Temasek, Standard Chartered's largest shareholder, is "very supportive" of the bank, StanChart chief executive Bill Winters has said, following a media report that said the Singaporean investment firm is increasingly unhappy with his restructuring efforts.
Temasek has been putting the bank under pressure, requesting more frequent briefings from executives and even mulling a position on the firm's board, the Financial Times newspaper reported last week, citing two people with knowledge of the matter.
Winters pushed back against that report, saying "I'd be surprised if I read anything in the Financial Times which I hadn't heard from them directly."
"They have been a very supportive shareholder throughout," he told CNBC in Davos, Switzerland. "We have an extremely active dialogue with all of our large shareholders, of course including Temasek."
Temasek’s chief executive Ho Ching has said that investment returns by Temasek, GIC and the Monetary Authority of Singapore (MAS) are the “single largest contributor” to Singapore’s budget.

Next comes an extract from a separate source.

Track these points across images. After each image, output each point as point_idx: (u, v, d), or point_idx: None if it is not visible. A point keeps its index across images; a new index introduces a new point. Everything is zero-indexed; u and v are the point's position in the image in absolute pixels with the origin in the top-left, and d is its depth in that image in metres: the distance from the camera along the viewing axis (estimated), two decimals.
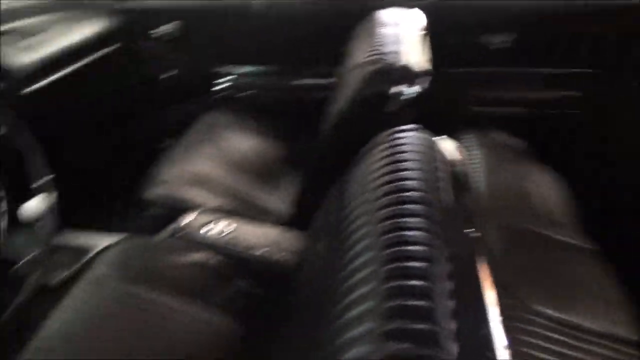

Temasek and GIC (formerly known as Government of Singapore Investment Corporation) are sovereign wealth funds of Singapore while MAS is the central bank of the nation.
Ho Ching, who is also Prime Minister Lee Hsien Loong’s wife, added that the investment returns from MAS, GIC and Temasek are a larger contributor to the budget than personal and corporate income taxes and revenue from the goods and services tax (GST).
Source: Independent (based in Singapore)
Public Service Pension Fund (PSPF) has hired six local fund managers to equally share its NT$30 billion five-year domestic equity mandate.
The chosen managers are Fuh Hwa Securities Investment Trust Enterprise (SITE), Nomura Asset Management Taiwan, Cathay SITE, Uni-President Asset Management, Capital Investment Trust and Prudential Financial SITE.
The Canada Pension Plan Investment Board (CPPIB) is sticking to its investment plans in China despite political and security-related conflicts between Beijing and major Western economies, as well as a predicted growth slowdown for the world's second-largest economy.
CPPIB’s investment into China is “more of a diversification call than a market call for the next few weeks or months”, Mark Machin, president and chief executive of the $368 billion ($277 billion) public fund, told CNBC at the World Economic Forum in Davos.
CPPIB aims to nearly treble its allocation to China to up to 20% of its total AUM by 2025.
German insurer Allianz plans to enter the general insurance sector in Vietnam through a digital joint venture (JV) with local IT company FPT Group.
Under the memorandum of understanding, signed at the World Economic Forum in Davos last week, FPT Group will help Allianz develop digital insurance products and services.
FPT will provide access to its distribution channels and affiliates, advise and assist Allianz with local market knowledge, and connect the firm with FPT’s subsidiaries and partners.